### Aim of the task
Give only the number of lines below that contain the word "else".

***** Input records

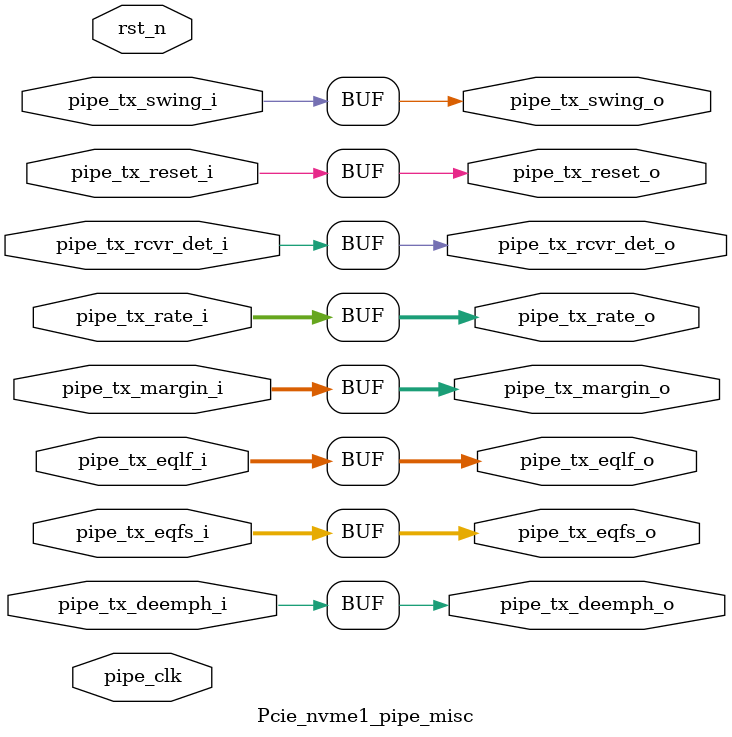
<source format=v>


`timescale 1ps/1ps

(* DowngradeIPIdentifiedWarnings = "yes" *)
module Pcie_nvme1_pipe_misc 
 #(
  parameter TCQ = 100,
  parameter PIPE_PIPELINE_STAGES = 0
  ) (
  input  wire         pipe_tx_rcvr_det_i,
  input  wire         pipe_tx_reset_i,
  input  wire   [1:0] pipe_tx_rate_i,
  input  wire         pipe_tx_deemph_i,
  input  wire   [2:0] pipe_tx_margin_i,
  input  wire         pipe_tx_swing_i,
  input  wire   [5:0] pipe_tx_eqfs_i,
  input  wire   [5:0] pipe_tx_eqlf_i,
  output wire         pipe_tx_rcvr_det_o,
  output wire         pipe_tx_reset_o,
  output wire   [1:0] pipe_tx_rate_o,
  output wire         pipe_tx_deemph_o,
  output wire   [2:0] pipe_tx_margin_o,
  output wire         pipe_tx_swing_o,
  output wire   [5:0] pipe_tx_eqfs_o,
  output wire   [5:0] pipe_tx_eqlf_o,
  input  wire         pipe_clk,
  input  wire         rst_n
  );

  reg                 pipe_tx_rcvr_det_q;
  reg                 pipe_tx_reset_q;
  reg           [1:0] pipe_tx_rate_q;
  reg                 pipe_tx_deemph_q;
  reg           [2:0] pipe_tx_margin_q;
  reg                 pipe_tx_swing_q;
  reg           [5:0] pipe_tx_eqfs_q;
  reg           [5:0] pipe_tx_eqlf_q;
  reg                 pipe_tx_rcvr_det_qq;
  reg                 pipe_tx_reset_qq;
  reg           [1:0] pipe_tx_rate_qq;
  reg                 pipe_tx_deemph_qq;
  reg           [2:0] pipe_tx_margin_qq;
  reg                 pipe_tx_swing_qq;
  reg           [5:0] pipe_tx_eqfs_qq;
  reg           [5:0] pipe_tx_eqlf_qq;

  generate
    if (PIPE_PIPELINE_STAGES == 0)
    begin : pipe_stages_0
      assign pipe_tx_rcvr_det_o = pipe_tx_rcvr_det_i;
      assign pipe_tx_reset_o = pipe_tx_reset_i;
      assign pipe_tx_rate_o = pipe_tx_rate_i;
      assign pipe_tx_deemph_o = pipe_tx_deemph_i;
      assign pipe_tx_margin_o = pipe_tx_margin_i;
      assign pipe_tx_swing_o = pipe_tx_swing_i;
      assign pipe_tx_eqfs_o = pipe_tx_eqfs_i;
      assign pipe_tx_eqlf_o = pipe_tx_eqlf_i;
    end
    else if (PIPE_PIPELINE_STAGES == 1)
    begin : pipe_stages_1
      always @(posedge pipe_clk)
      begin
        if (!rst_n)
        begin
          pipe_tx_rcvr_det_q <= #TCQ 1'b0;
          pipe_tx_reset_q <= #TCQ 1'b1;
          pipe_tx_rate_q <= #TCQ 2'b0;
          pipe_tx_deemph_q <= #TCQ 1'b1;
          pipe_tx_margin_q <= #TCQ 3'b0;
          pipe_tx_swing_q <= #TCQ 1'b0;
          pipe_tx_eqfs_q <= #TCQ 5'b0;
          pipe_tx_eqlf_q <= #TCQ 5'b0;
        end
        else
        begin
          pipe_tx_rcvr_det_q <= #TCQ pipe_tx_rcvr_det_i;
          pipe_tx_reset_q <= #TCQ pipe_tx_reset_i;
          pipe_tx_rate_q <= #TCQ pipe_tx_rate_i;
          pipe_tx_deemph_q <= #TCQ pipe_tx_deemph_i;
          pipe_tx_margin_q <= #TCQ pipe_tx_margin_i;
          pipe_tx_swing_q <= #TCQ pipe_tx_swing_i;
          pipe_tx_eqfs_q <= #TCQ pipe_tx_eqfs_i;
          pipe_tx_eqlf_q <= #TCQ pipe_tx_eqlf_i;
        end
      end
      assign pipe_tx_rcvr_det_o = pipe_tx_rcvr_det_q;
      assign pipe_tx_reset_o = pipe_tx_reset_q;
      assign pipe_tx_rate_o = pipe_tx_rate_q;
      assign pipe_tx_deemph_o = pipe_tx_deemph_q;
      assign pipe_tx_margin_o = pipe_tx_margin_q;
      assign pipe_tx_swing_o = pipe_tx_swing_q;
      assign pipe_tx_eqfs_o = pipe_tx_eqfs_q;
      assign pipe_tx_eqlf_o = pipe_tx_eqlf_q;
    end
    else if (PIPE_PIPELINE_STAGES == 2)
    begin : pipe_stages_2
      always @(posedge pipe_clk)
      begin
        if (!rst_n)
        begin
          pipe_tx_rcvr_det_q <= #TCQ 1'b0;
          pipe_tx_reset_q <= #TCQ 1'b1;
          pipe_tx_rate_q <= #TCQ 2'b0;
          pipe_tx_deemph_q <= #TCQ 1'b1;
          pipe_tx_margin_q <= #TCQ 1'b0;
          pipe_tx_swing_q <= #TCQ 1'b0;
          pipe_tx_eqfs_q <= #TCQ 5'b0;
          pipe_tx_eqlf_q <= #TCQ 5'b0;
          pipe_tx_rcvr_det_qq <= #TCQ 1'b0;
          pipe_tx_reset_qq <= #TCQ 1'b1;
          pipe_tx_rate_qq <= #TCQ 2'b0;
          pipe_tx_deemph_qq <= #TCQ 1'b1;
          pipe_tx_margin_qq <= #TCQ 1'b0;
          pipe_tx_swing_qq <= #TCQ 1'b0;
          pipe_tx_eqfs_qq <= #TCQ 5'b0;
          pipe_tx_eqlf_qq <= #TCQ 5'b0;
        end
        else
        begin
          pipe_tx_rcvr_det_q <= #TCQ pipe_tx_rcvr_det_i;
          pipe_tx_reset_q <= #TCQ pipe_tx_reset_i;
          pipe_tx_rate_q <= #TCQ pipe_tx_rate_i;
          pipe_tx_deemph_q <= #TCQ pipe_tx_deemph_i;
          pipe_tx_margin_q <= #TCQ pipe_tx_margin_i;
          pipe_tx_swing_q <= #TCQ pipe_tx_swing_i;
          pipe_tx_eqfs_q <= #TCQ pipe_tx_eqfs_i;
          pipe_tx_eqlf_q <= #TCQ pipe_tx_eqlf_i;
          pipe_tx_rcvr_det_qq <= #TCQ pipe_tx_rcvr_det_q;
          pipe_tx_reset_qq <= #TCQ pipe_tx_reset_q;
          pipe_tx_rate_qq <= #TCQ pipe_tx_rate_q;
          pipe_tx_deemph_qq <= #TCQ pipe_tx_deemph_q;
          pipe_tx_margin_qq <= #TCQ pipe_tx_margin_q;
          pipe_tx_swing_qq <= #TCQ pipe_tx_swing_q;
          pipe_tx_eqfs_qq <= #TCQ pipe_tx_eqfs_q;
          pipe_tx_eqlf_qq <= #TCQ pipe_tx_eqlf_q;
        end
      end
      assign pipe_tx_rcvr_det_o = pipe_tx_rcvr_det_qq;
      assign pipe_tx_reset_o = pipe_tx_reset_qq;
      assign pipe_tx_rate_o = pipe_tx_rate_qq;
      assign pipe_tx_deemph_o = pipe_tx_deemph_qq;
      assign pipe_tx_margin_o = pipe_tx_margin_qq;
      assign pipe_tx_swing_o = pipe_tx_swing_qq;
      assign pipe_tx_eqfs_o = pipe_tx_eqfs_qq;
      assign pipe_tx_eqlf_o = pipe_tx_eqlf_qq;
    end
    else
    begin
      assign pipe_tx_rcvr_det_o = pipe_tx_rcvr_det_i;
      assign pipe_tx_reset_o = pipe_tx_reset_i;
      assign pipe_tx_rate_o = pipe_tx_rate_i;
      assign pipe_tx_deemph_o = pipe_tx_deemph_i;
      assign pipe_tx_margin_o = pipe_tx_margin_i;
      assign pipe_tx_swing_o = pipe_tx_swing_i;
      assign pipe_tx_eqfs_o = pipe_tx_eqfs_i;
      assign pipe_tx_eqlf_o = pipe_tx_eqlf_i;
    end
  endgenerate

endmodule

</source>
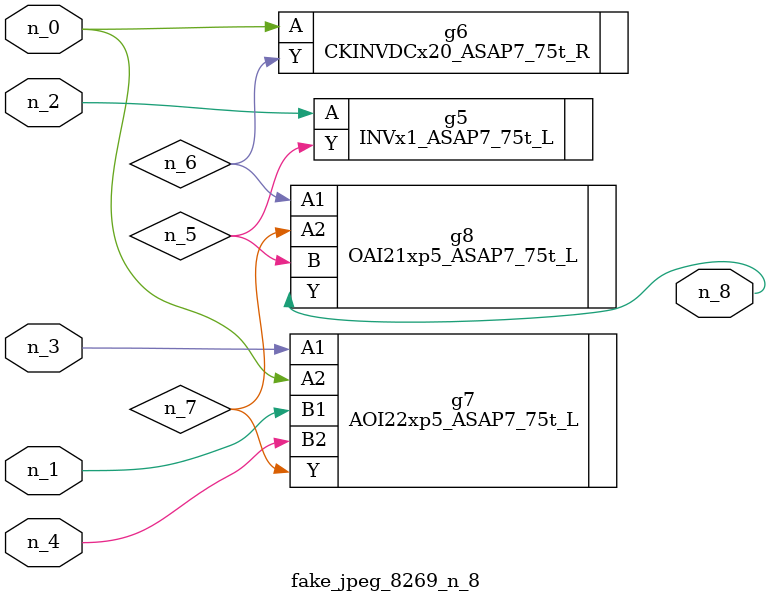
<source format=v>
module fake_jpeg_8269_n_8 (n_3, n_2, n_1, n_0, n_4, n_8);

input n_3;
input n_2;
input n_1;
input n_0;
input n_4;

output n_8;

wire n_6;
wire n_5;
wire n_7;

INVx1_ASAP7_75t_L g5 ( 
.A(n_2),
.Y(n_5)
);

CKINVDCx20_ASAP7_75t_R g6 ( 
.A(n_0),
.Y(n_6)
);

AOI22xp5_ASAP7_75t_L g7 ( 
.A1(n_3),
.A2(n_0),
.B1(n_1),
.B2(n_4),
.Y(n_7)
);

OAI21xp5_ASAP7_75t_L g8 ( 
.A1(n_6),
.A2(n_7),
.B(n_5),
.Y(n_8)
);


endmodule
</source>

**********

### Completed exercise
5